From the records, return each line that has the word "магазин" in it.

_Records provided:_
----------------------------------------

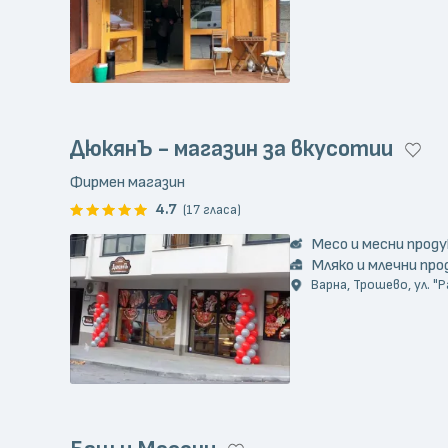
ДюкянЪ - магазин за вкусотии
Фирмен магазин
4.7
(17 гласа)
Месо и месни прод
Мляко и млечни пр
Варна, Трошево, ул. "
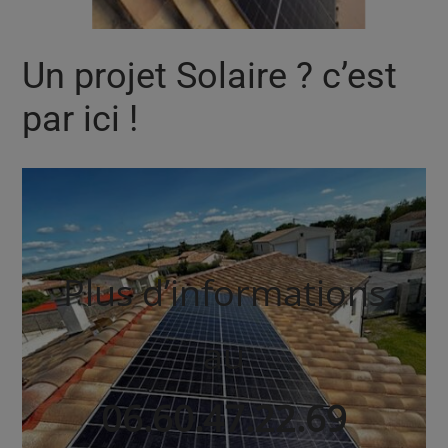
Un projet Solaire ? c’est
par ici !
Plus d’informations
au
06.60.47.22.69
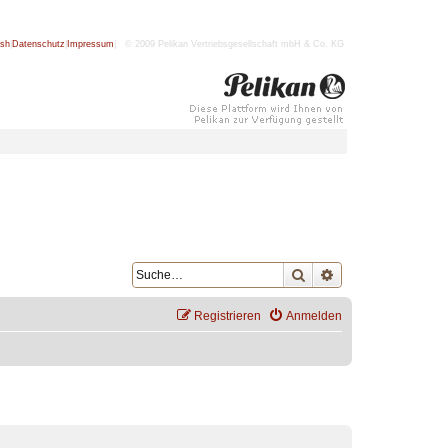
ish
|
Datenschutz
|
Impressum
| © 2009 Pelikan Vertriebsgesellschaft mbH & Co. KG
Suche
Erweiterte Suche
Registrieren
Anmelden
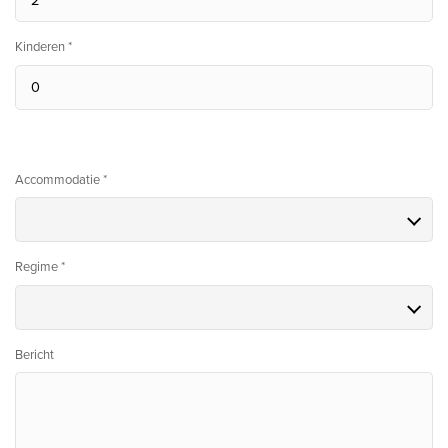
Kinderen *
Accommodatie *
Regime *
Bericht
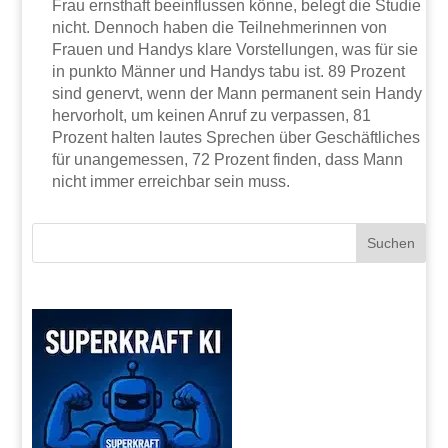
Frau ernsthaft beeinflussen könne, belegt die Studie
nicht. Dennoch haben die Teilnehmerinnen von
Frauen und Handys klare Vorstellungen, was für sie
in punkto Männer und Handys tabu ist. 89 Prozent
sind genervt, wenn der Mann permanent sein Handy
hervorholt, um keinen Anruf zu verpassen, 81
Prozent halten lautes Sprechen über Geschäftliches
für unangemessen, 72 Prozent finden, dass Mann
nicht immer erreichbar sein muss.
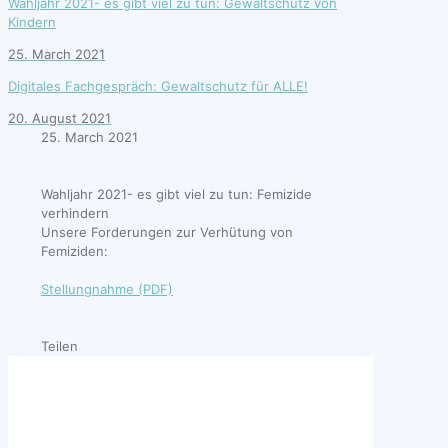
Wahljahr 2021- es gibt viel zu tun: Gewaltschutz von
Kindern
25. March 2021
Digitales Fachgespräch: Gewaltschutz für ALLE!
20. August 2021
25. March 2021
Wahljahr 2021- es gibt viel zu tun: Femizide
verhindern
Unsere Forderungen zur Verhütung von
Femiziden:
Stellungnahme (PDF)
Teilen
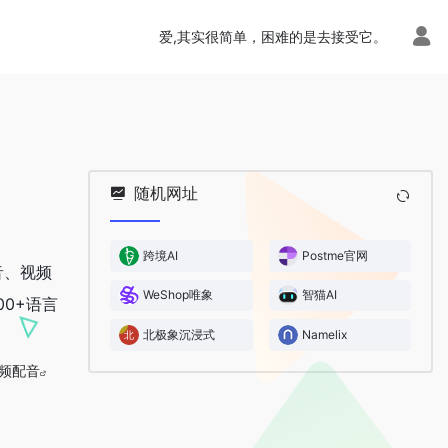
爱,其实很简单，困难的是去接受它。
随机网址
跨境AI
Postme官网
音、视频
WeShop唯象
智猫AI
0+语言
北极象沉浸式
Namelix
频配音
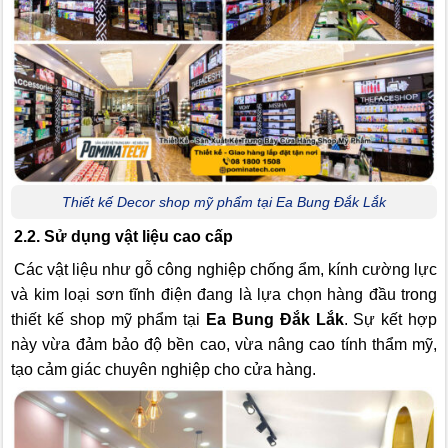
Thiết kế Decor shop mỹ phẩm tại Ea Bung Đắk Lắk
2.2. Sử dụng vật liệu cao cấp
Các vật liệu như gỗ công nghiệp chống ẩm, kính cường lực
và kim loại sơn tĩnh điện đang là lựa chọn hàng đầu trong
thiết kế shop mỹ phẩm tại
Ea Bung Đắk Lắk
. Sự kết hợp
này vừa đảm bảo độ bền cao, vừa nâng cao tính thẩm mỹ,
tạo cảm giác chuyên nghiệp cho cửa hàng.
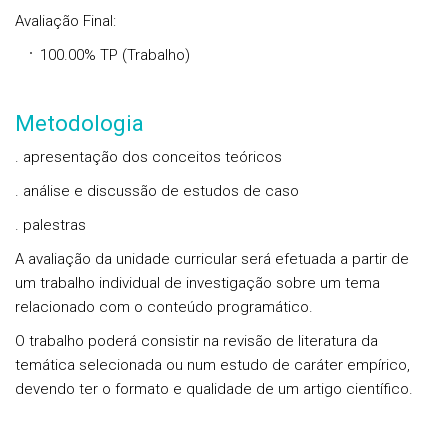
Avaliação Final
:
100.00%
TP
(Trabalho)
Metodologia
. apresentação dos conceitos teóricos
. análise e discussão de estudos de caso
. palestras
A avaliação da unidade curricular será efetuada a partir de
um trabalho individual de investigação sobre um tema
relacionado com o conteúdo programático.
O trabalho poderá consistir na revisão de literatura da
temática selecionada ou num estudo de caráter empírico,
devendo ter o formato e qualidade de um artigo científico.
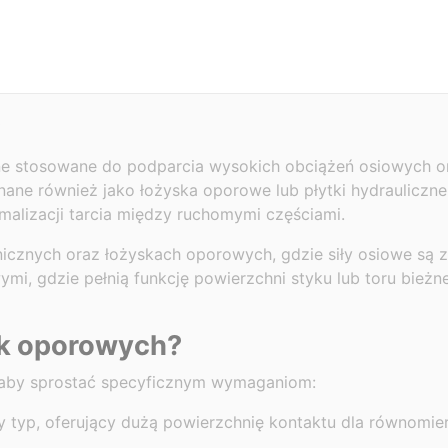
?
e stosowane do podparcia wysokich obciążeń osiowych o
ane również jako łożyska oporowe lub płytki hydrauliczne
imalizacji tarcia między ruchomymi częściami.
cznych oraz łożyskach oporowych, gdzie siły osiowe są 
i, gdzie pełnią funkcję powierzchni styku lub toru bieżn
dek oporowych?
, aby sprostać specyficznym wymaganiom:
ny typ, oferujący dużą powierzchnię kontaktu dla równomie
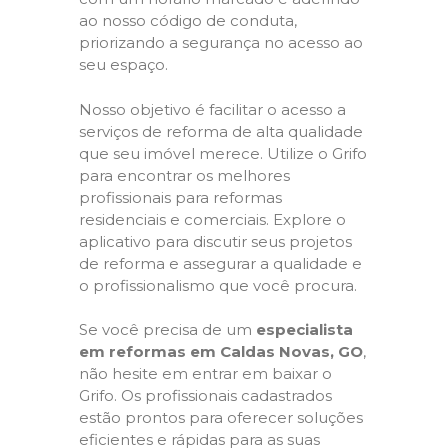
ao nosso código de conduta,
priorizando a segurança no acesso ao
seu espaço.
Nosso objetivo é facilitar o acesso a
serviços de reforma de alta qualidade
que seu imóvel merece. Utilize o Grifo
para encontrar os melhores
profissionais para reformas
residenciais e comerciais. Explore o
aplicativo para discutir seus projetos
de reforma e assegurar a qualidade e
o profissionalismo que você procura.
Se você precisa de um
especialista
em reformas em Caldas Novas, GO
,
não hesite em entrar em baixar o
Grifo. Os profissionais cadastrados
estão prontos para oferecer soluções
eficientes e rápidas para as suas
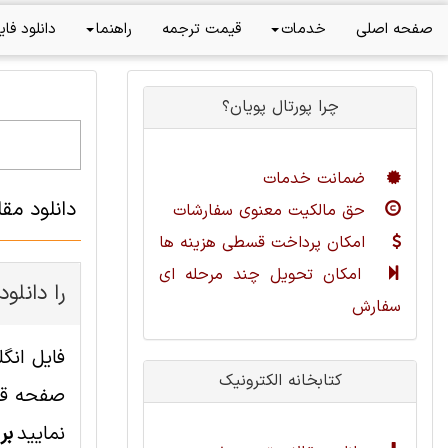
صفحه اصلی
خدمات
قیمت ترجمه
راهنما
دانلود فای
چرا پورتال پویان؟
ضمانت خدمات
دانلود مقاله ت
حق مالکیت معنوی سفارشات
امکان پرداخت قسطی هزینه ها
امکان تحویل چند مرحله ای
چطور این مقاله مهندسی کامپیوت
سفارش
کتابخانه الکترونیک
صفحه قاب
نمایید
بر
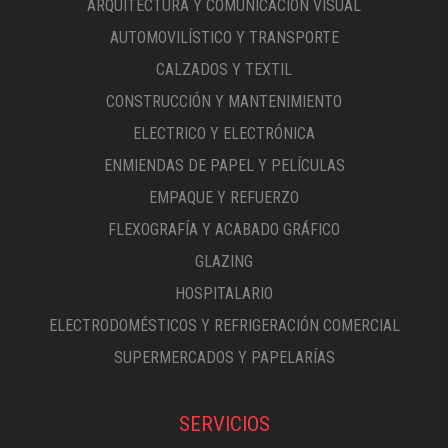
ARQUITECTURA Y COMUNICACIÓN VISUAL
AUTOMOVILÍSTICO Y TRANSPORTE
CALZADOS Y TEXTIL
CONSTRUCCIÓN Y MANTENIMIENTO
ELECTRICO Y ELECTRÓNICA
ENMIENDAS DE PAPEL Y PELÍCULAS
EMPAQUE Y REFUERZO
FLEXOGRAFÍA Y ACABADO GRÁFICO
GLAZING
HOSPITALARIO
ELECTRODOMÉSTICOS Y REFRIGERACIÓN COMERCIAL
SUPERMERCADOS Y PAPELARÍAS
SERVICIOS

----------------------------------------

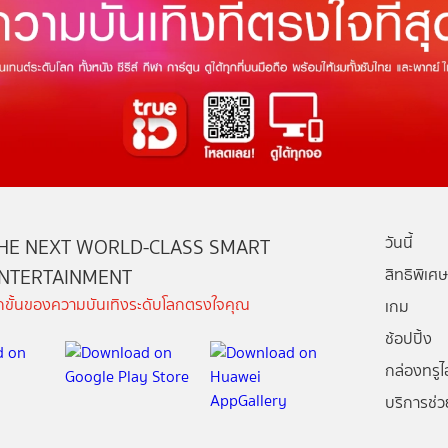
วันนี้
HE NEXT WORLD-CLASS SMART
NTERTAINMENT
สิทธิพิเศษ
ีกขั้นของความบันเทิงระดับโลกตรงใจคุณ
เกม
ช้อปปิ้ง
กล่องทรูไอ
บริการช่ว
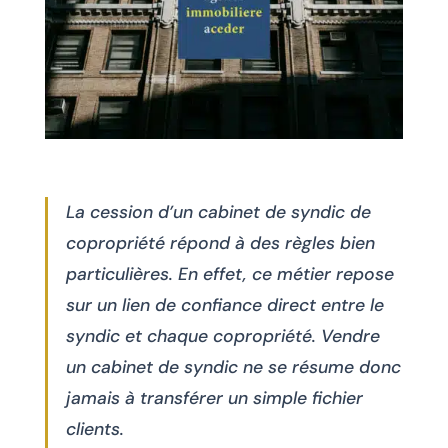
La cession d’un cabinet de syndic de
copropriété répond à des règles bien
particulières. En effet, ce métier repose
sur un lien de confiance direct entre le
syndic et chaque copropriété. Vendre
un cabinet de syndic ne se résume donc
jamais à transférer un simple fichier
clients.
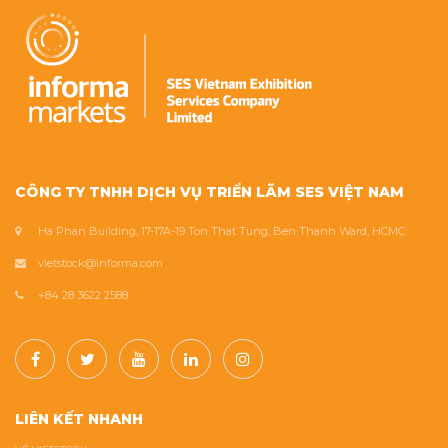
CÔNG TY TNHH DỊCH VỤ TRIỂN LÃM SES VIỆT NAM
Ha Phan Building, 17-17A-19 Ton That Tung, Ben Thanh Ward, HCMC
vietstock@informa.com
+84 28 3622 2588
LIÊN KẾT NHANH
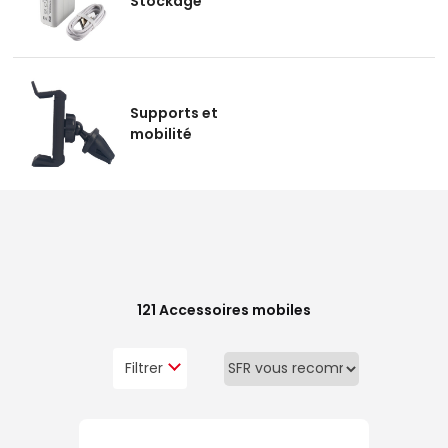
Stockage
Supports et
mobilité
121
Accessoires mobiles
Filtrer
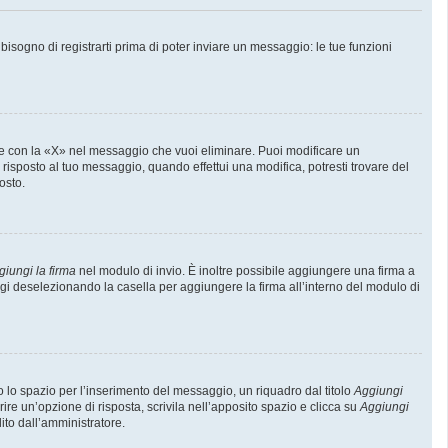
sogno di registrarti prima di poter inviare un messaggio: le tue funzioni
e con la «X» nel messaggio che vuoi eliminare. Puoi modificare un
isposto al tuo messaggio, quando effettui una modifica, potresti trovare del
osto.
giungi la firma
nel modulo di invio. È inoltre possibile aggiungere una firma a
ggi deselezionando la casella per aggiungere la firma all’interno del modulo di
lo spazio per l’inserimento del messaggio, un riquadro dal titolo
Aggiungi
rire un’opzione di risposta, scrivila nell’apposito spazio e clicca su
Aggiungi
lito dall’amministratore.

----------------------------------------

_The completed task:_
ДюкянЪ - магазин за вкусотии
Фирмен магазин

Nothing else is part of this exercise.